**Task details:** Revise the records below by replacing "spread" with "range" and leaving everything else unchanged. Omit the pictures from your answer.

+===+

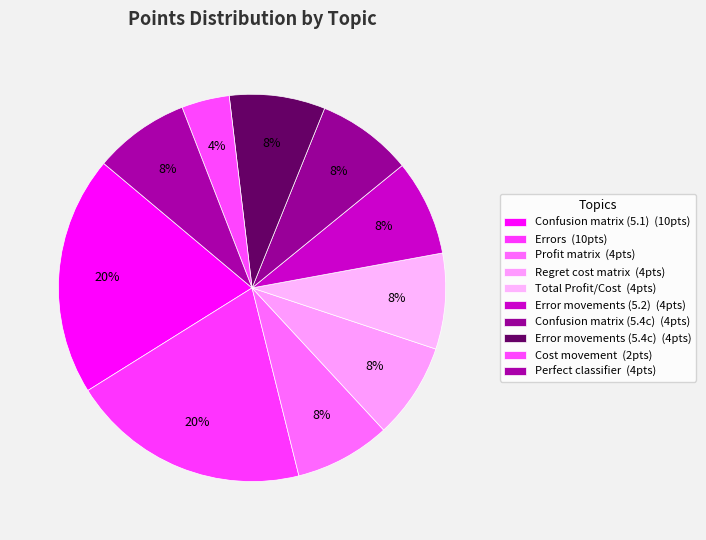

Which has a higher value, Total Profit/Cost or Profit matrix?

Total Profit/Cost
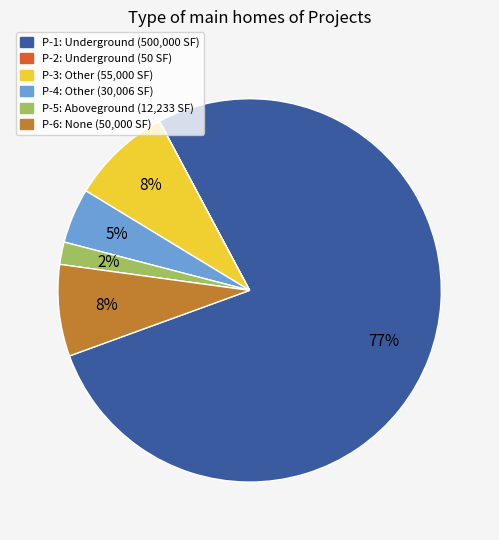

Does any single category account for the majority?

Yes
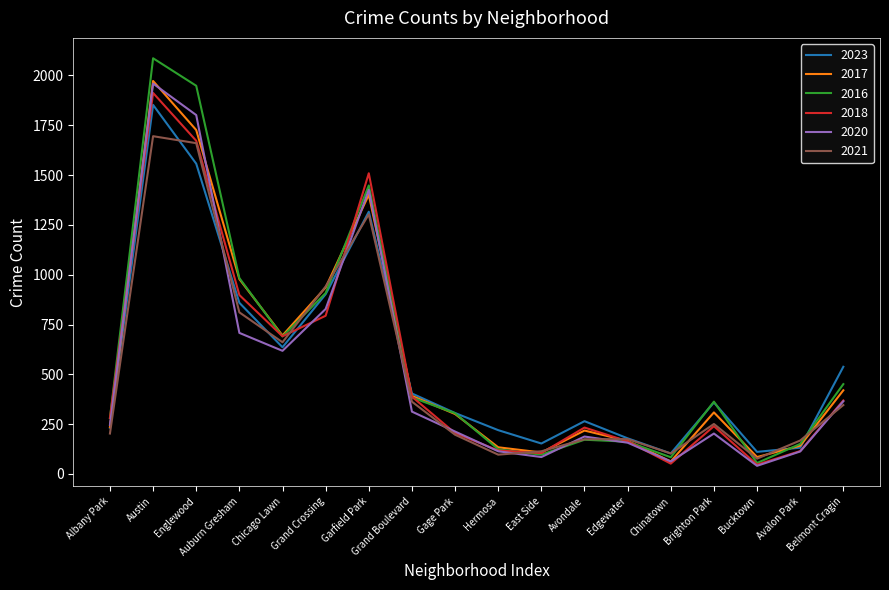

What is the spread (max minus min) of values at Gage Park?

109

+===+

**Reply:**
Which has a higher value, Total Profit/Cost or Profit matrix?

Total Profit/Cost

Does any single category account for the majority?

Yes

What is the range (max minus min) of values at Gage Park?

109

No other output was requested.